Increased Cellular Invasion and Proliferation via Estrogen Receptor after 17-<i>β</i>-Estradiol Treatment in Breast Cancer Cells Using Stable Isotopic Labeling with Amino Acids in Cell Culture (SILAC)

作     者：Alimatou M. Tchafa Zhijiu Zhong Rong Meng Judy N. Quong Andrew A. Quong 

作者机构：American Association of Cancer Research Philadelphia USA Department of Biomedical Engineering Drexel University Philadelphia USA Department of Cancer Biology Kimmel Cancer Center Thomas Jefferson University Philadelphia USA 

出 版 物：《Advances in Breast Cancer Research》 (乳腺癌（英文）)

年 卷 期：2013年第2卷第2期

页      面：32-43页

学科分类：1002[医学-临床医学] 100214[医学-肿瘤学] 10[医学] 

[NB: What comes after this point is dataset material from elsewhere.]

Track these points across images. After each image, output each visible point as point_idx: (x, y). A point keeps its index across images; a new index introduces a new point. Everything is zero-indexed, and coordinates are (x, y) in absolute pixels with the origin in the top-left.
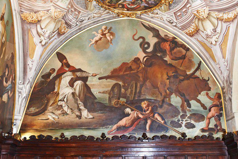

主　　题：17-β-Estradiol Breast Cancer Estrogen Receptor Mass Spectrometry SILAC 

摘      要：17-β-estradiol (estrogen) is a steroid hormone important to human development;however, high levels of this molecule are associated with increased risk of breast cancer primarily due to estrogen’s ability to bind and activate the estrogen receptor (ER) and initiate gene transcription. Currently, estrogen mechanisms of action are classified as genomic and non-genomic and occur in an ER-dependent and ER-independent manner. In this study, we examine estrogen signaling pathways, by measuring changes in protein expression as a function of time of exposure to estrogen in both ER-positive (MCF-7) and ER-negative (MDA-MB-231) cell lines. Using a robust experimental design utilizing isotopic labeling, two-dimensional LC-MS, and bioinformatics analysis, we report genomic and non-genomic ER regulated estrogen responsive proteins. We find a little over 200 proteins differentially expressed after estrogen treatment. Cell proliferation, transcription, actin filament capping and cell to cell signaling are significantly enriched in the MCF-7 cell line alone. Translational elongation and proteolysis are enriched in both cell lines. Subsets of the proteins presented in this study are for the first time directly associated with estrogen signaling in mammary carcinoma cells. We find that estrogen affected the expression of proteins involved in numerous processes that are related to tumorigenesis such as increased cellular division and invasion in an ER-dependent manner. Moreover, we identified negative regulation of apoptosis as a non-genomic process of estrogen. This study complements gene expression studies and highlights the need for both genomic and proteomic analyses in unraveling the complex mechanisms by which estrogen affects progression of breast cancer.